Use the solution from an isomorphic cryptarithm previously solved.

Problem:

AB + A = CDC

Solution:

C = 1

AB + A = 1D1

The only way to get a 1 in the hundreds place, is to have A = 9.

9B + 9 = 1D1

thus, B = 2.

92 + 9 = 101 = 1D1

so D = 0. In summary, A = 9, B = 2, D = 0.

Problem:

AB + BC = BCB

Solution:

B = 1

A1 + 1C = 1C1

Write in column form:

A1 + 1C ----- 1C1

The only way to end with a 1 in the rightmost column, is if C = 0.

A1 + 10 ----- 101

From here, it's obvious that A = 9. In summary, B = 1, C = 0, A = 9.

Problem:

AB + CB = BA

Solution:

Rewrite the problem in column form:

AB + CB ---- BA

Looking at the ones column, we notice A is even. In the leftmost column, A and C are the addend digits, and B is the sum digit. Thus B is greater than A and C. Also, A != 0, and C != 0, as they're leading digits. Looking back at the ones column, we now know that B >= 6. Thus, A = 2, 4, 6, or 8. C must satisfy A + C + 1 = B, which is the same thing as C = B - A - 1. But remember, C != 0, so B = 9, A = 8 is impossible.
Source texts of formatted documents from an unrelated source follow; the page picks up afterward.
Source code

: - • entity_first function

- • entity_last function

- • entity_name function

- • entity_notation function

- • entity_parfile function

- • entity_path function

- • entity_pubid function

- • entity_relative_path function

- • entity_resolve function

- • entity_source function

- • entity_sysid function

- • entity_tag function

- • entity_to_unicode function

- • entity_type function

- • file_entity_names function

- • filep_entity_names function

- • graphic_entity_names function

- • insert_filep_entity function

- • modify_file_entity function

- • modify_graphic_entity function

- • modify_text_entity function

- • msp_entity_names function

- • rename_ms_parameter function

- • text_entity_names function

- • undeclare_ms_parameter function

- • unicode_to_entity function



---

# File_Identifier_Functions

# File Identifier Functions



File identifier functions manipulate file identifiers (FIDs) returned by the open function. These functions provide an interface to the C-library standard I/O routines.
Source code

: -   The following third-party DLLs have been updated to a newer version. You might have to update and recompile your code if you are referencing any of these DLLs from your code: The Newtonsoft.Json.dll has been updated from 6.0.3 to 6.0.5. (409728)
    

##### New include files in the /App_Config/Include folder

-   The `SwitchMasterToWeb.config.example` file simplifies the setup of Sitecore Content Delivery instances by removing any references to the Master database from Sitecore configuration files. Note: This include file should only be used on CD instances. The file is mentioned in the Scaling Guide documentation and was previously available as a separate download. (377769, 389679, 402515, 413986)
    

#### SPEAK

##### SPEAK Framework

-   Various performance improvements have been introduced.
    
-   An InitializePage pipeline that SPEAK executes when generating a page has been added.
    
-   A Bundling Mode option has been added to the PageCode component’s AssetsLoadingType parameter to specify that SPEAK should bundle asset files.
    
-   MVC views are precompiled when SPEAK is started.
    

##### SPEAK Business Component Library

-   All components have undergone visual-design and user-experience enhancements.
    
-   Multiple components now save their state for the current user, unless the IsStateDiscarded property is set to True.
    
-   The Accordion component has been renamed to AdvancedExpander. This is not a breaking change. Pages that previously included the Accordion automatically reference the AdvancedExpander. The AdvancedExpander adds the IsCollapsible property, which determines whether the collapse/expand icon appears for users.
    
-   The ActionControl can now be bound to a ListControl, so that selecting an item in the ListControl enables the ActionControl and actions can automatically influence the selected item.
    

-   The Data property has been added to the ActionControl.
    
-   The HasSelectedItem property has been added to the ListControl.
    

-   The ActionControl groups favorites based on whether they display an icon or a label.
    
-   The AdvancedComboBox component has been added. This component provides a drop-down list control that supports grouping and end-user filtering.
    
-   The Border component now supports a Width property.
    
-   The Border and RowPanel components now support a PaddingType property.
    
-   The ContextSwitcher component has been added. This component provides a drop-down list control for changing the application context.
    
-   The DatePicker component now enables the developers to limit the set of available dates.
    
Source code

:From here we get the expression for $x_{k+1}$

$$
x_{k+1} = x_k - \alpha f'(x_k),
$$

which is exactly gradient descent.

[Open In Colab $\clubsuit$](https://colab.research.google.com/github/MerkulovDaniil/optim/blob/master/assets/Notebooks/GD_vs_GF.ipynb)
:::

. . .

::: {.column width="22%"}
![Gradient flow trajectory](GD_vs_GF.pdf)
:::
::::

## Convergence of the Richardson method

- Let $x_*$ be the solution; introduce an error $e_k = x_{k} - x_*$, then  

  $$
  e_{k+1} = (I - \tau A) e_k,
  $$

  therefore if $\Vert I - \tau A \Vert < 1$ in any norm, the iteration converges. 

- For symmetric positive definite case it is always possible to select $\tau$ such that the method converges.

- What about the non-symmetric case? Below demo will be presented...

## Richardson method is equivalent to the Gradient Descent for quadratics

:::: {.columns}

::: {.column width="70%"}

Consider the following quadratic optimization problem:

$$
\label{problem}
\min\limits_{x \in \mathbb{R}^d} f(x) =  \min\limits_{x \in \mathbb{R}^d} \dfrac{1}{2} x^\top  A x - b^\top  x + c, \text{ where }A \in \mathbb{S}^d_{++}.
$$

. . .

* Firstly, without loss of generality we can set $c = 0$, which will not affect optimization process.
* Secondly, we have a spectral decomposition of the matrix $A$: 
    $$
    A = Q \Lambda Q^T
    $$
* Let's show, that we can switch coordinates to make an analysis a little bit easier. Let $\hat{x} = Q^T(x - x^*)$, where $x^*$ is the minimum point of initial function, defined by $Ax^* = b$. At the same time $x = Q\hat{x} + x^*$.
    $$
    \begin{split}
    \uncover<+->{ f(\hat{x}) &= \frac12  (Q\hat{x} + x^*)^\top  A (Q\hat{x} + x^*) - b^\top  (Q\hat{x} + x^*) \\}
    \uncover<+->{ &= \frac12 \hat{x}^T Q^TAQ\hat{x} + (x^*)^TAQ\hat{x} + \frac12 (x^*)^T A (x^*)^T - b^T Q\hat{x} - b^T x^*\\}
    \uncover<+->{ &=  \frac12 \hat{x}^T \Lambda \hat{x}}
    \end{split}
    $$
Enumerating all remaining possibilities:

B = 6, A = 2, C = 3

B = 7, A = 4, C = 2

B = 8, A = 6, C = 1

Strategy 9:

The sum digit in the leftmost column is greater than each addend digit in the leftmost column.

Problem:

AB + CB = BBA

Solution:

This problem is easy using all the strategies already laid out.

AB + CB = BBA

A1 + C1 = 11A

21 + C1 = 112

21 + 91 = 112

Thus, B = 1, A = 2, C = 9.

Problem:

AB + AB + AB + AB = CA

Solution:

AB AB AB + AB ---- CA

Looking at the tens column, we notice A != 0, and 4 * A < 10, which tells us A = 1 or 2. Now looking at the ones column, we notice 4 * B is a multiple of 4. Every multiple of 4 is even, and thus always has an even final digit. Thus, A != 1. We also notice that if A = 2, then 4 * B >= 10. Looking at the last digit in the single-digit multiples of 4, we find B = 3. Thus

23 * 4 = 92

so C = 9. In summary, A = 2, B = 3, C = 9.